Amazon Surpasses OpenAI's ChatGPT with Multimodal-CoT Generative AI
Recent advancements in AI technology have allowed large language models (LLMs) to perform well in complex reasoning tasks through chain-of-thought (CoT) prompting.
OpenAI's ChatGPT has been making waves in the AI community for the past two months, with discussions about its potential impact on various fields including business and education. However, tech giants Google and Baidu have since entered the chatbot scene, showcasing their own generative AI technologies. Now, Amazon has entered the race with a new language model that outperforms OpenAI's GPT-3.5 on the ScienceQA benchmark by 16 percentage points, even surpassing human performance.

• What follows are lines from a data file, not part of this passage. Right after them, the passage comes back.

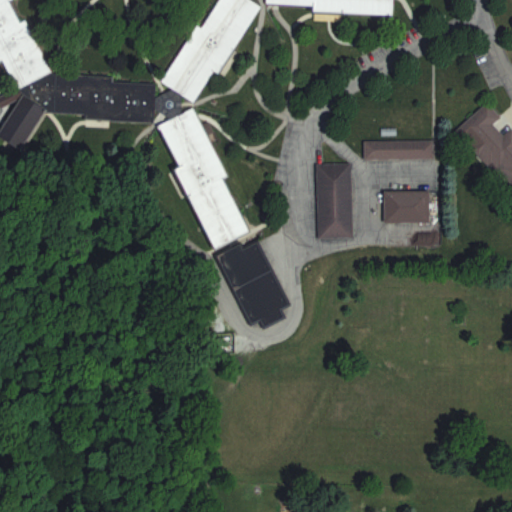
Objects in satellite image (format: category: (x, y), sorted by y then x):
road: (479, 7)
road: (495, 47)
road: (511, 79)
road: (325, 104)
building: (490, 139)
building: (398, 148)
building: (335, 199)
building: (407, 205)
building: (255, 282)
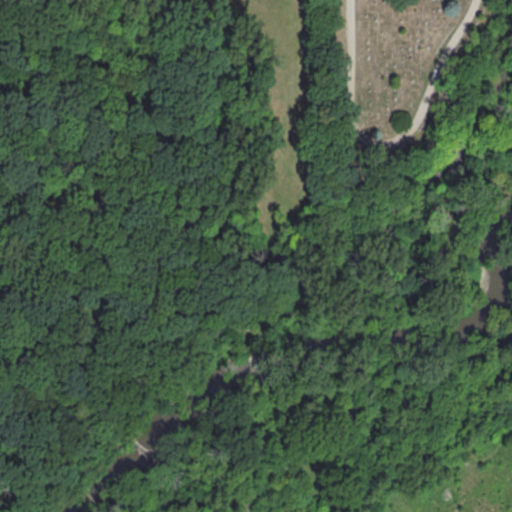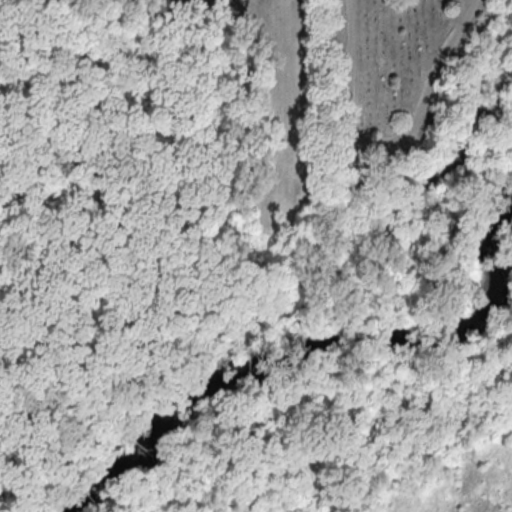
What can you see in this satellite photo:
park: (401, 76)
road: (388, 139)
park: (329, 347)
river: (313, 351)
road: (297, 464)
road: (415, 468)
road: (200, 481)
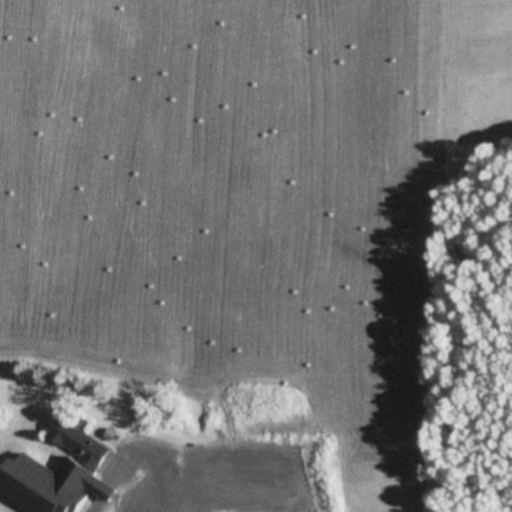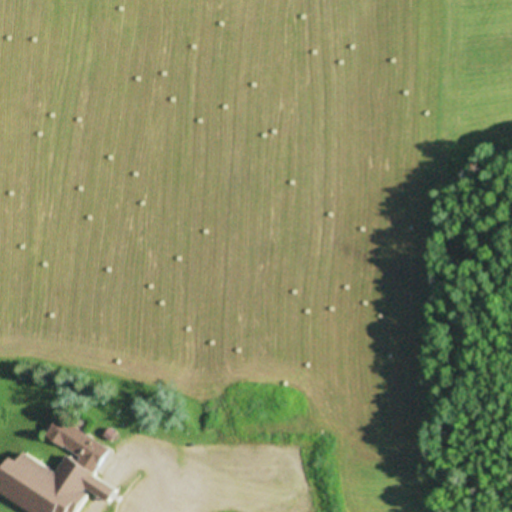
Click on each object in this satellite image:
building: (194, 459)
building: (65, 474)
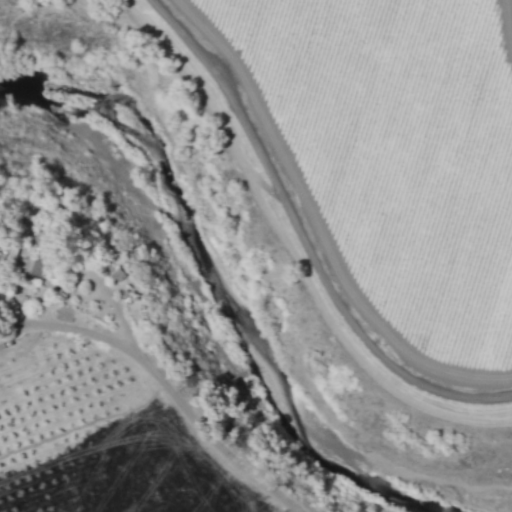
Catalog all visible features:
road: (303, 238)
building: (31, 269)
river: (214, 279)
road: (12, 324)
road: (168, 388)
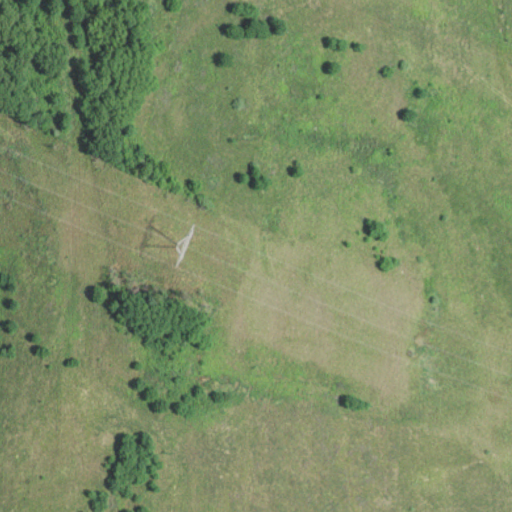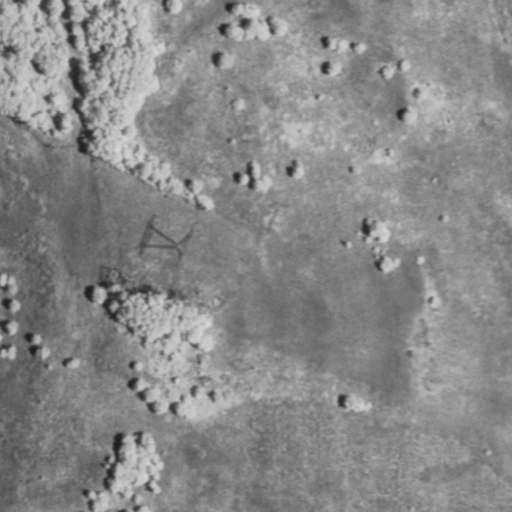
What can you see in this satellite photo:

Recent advancements in AI technology have allowed large language models (LLMs) to perform well in complex reasoning tasks through chain-of-thought (CoT) prompting. However, the current research in CoT focuses solely on the language modality, often using a multimodal-CoT paradigm to find CoT reasoning in multiple inputs such as language and vision.

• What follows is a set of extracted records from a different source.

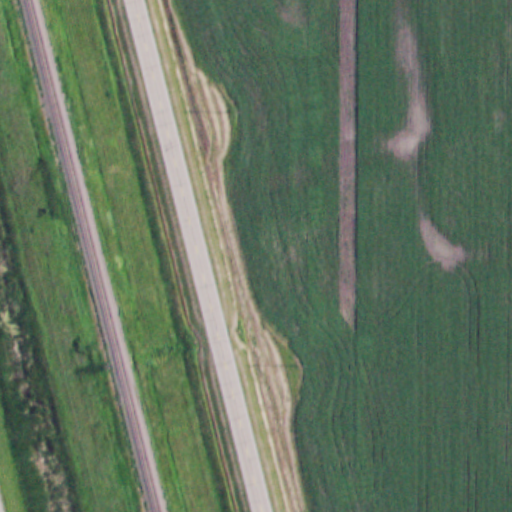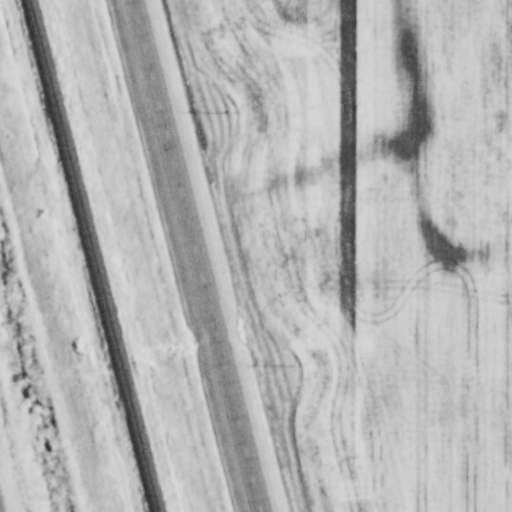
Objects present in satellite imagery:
road: (198, 255)
railway: (85, 256)
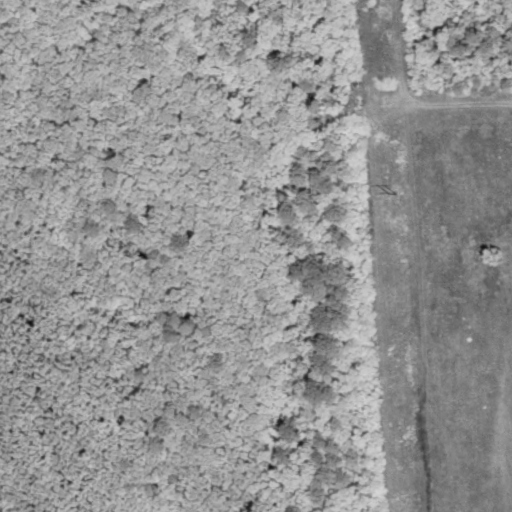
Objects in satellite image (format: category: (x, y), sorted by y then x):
power tower: (392, 192)
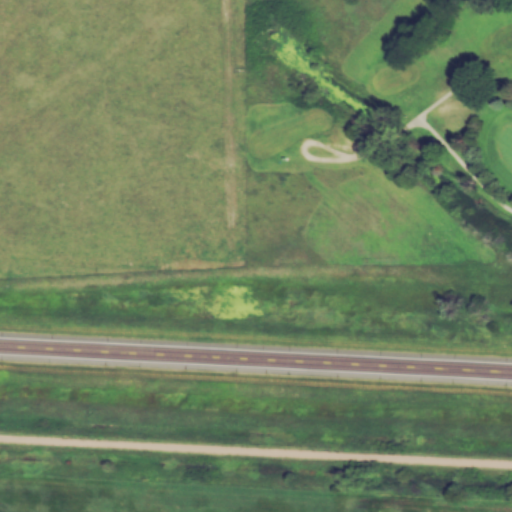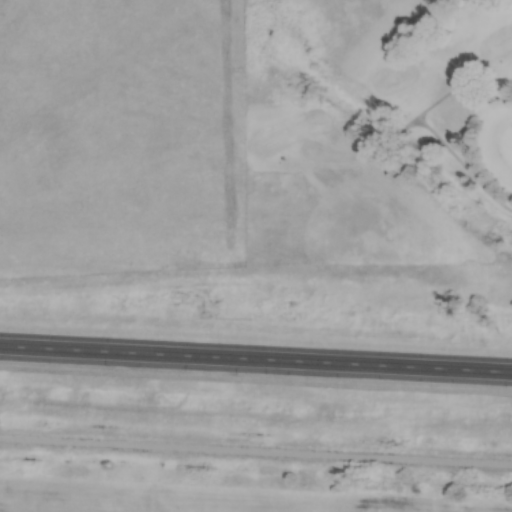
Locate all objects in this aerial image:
park: (387, 92)
airport: (123, 156)
road: (256, 364)
road: (256, 451)
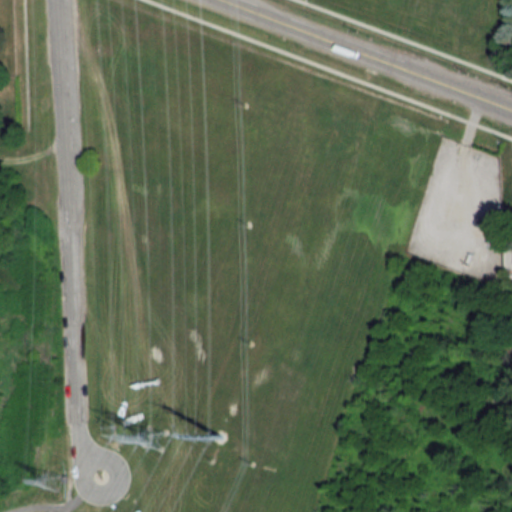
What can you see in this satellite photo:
road: (403, 40)
road: (371, 54)
road: (27, 58)
road: (331, 68)
road: (66, 231)
park: (69, 350)
power tower: (159, 441)
power tower: (223, 457)
road: (91, 458)
park: (100, 474)
power tower: (51, 478)
road: (68, 496)
road: (53, 506)
road: (58, 511)
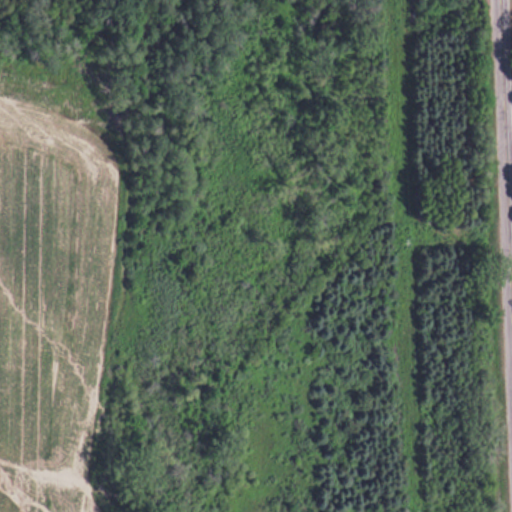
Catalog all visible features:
road: (505, 168)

Most existing methods of multimodal-CoT combine multiple inputs into a single modality before asking LLMs to perform CoT. But this can lead to information loss and produce hallucinatory reasoning patterns. To overcome these limitations, Amazon researchers have developed Multimodal-CoT, which combines visual features in a separate training framework. The framework divides the reasoning process into two parts: finding a reason and determining the answer. By incorporating vision in both stages, the model is able to provide more convincing arguments and draw more accurate conclusions.

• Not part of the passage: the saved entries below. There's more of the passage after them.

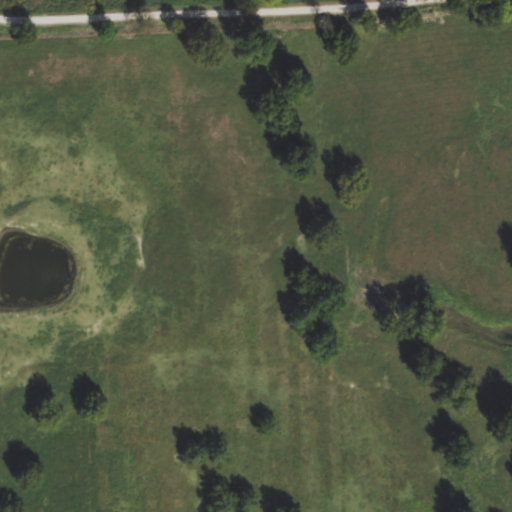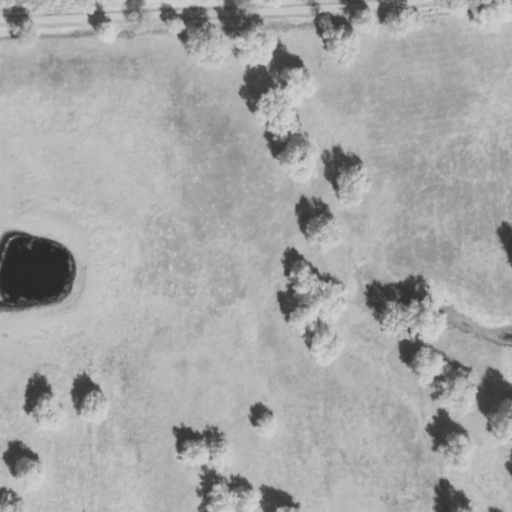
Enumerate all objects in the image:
road: (175, 10)
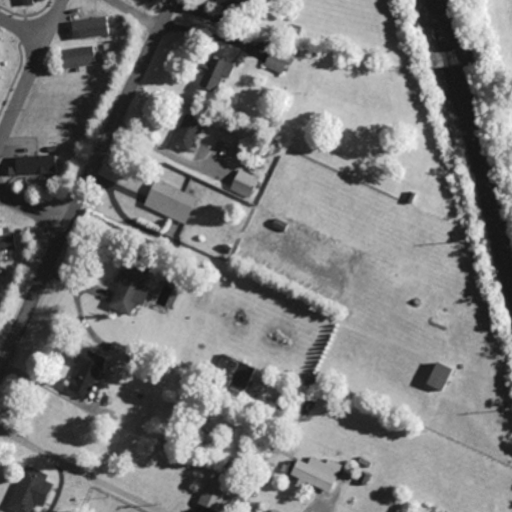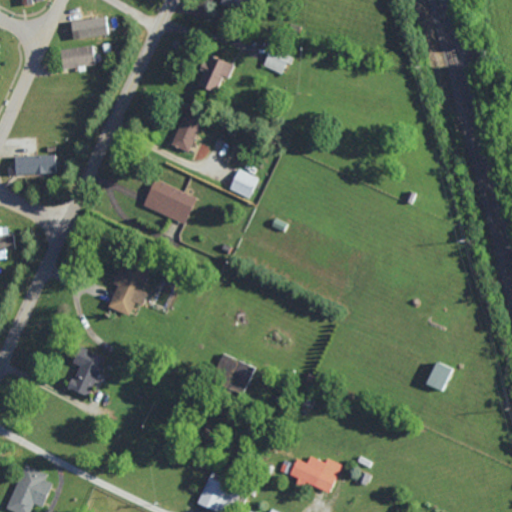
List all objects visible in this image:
building: (29, 2)
building: (239, 4)
road: (137, 11)
road: (21, 31)
building: (79, 56)
building: (83, 57)
building: (282, 61)
road: (31, 67)
building: (221, 73)
building: (193, 133)
railway: (475, 140)
building: (41, 165)
building: (248, 184)
road: (85, 186)
building: (175, 202)
road: (33, 210)
building: (8, 240)
building: (136, 287)
building: (92, 370)
building: (242, 371)
road: (48, 386)
building: (322, 473)
building: (35, 490)
building: (225, 494)
road: (152, 507)
building: (276, 510)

The inference and reasoning-generating stages of the Multimodal-answer CoT use the same model architecture but differ in their inputs and outputs. In the rationale generation stage, the model is fed data from both the visual and language domains, and the rationale is then added to the language input in the answer inference step. The textual representation of the language is made through a Transformer encoder and combined with the visual representation, which is then fed into the Transformer decoder.
In conclusion, Amazon's Multimodal-CoT demonstrates state-of-the-art performance on the ScienceQA benchmark, outperforming GPT-3.5 accuracy and even surpassing human performance.